We specifically develop novel techniques for linking historical birth, death, marriage, and census certificates with the aim to reconstruct the population covered by these certificates over a period of time. Our techniques make use of constraints that consider roles, relationships, as well as time. Our first technique links certificates based on the specific roles of their individuals, and greedily selects pairs of certificates with the highest overall similarity while also considering 1-to-1 and 1-to-many linkage constraints. Our second hybrid technique combines graph, group, and temporal linkage, and also considers relationship information between individuals and groups. We compare these techniques with state-of-the-art group, collective, and graph-based linkage approaches.
We evaluate our proposed techniques on real Scottish data from 1861 to 1901 that cover the population of the Isle of Skye. In total, these data sets contain 119,042 certificates for 234,365 individuals.
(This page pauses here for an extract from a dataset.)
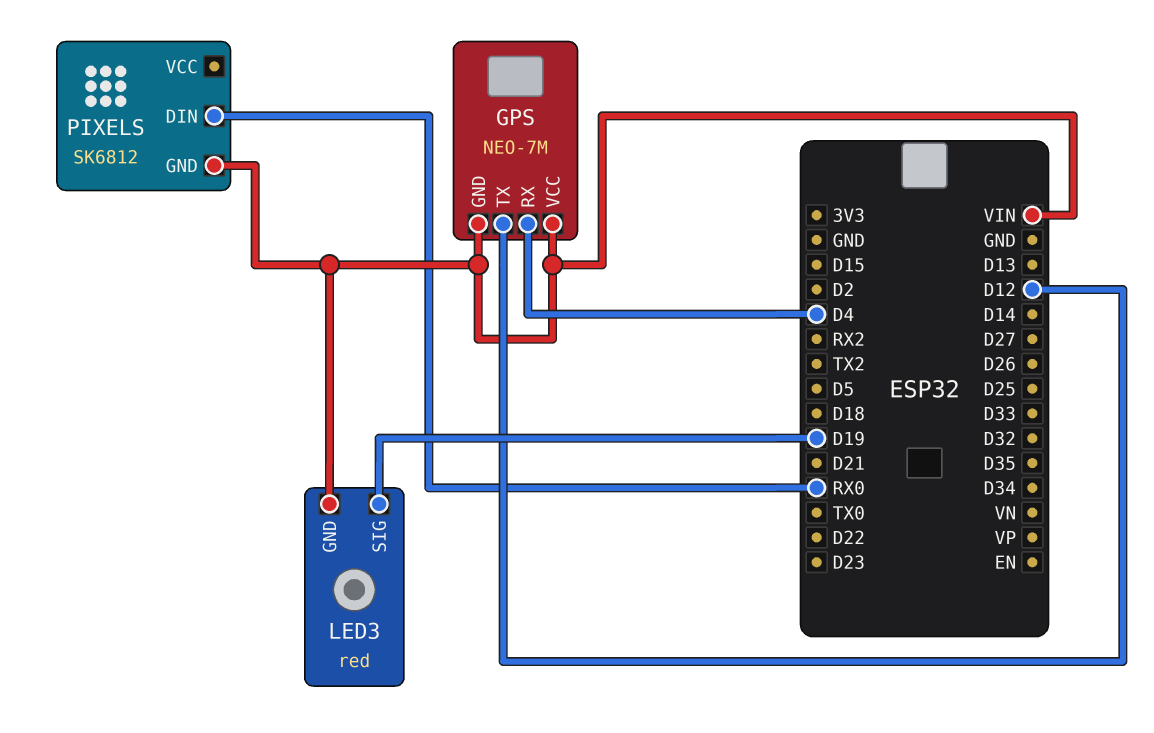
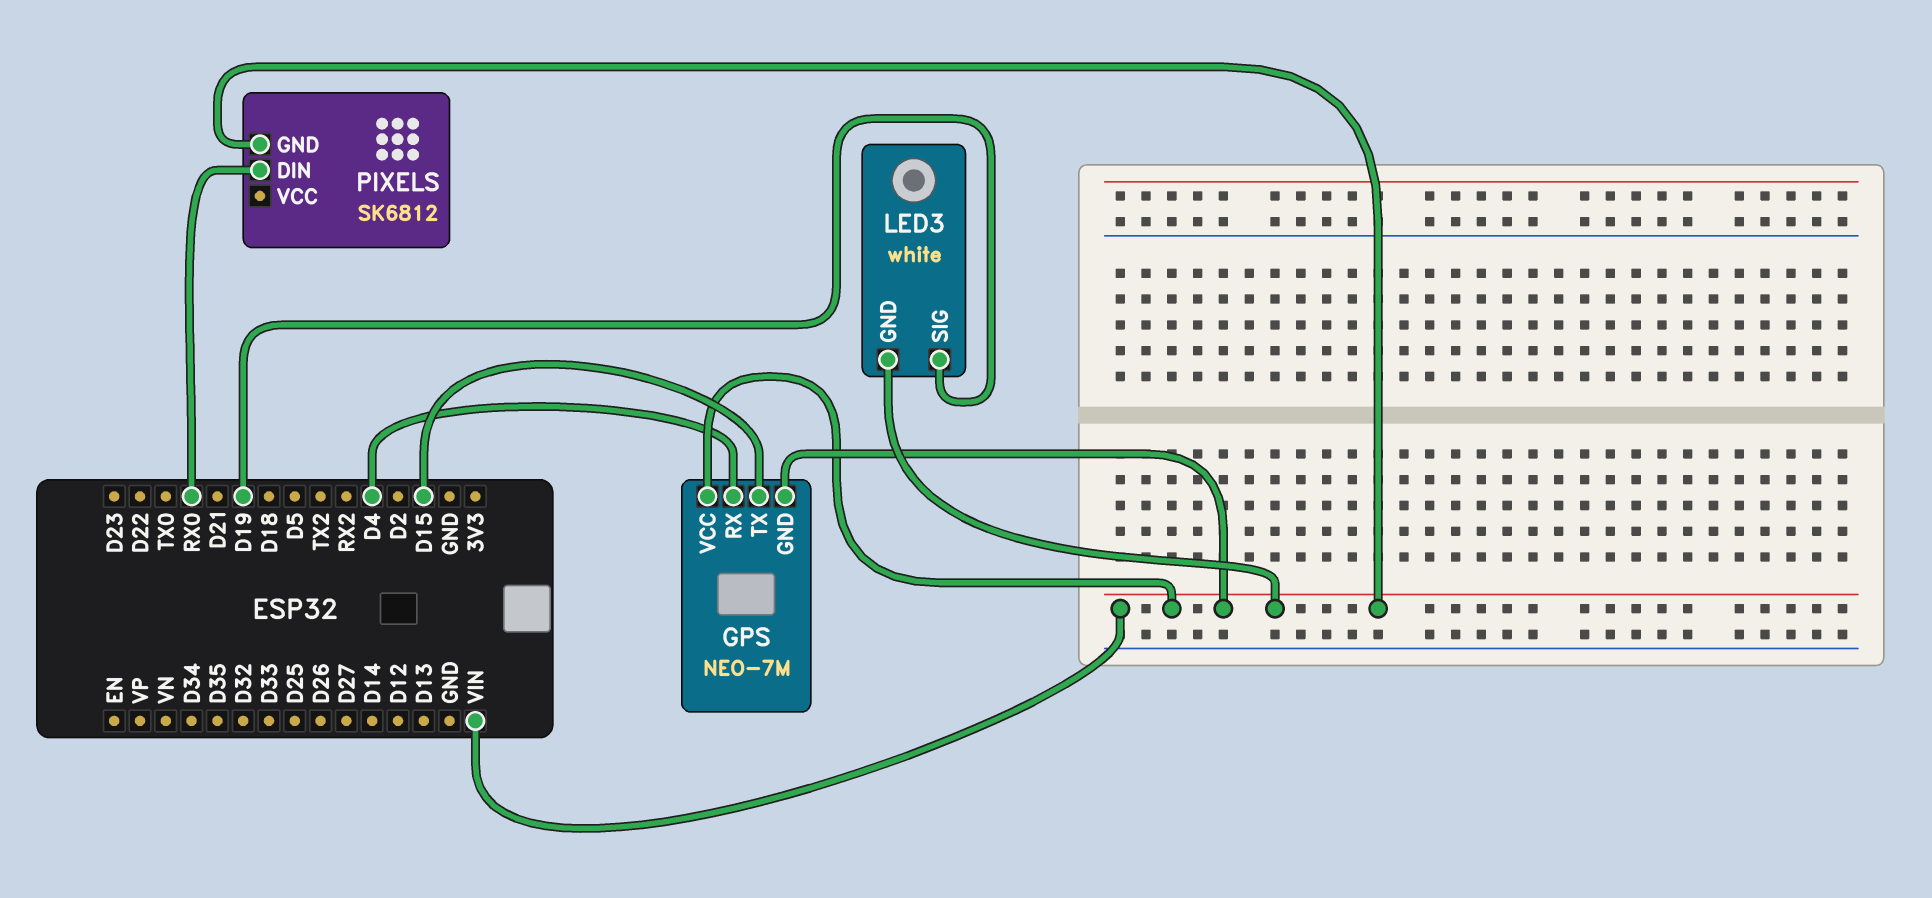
GPS pin TX: D12 -> D15
LED3: red -> white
As ground truth we have a set of life-segments of records manually linked by domain experts. Our results indicate that even advanced techniques have difficulty in achieving high linkage quality compared to careful manual linkage. Two reasons for this are the very small name pool in our data and the changing nature of people's personal details over time. Both our proposed techniques, however, significantly outperform traditional pair-wise attribute similarity and group linkage approaches, with the greedy role-based technique achieving better results than the hybrid technique.
Our experiments on real data show that even with advanced linkage techniques that employ group, graph, relationship, and temporal approaches it is challenging to achieve high quality links from complex data such as birth, death, marriage and census certificates that span several decades. As future work we will improve all steps of our techniques with the goal of developing highly accurate, scalable, and automatic techniques for linking large-scale complex population databases.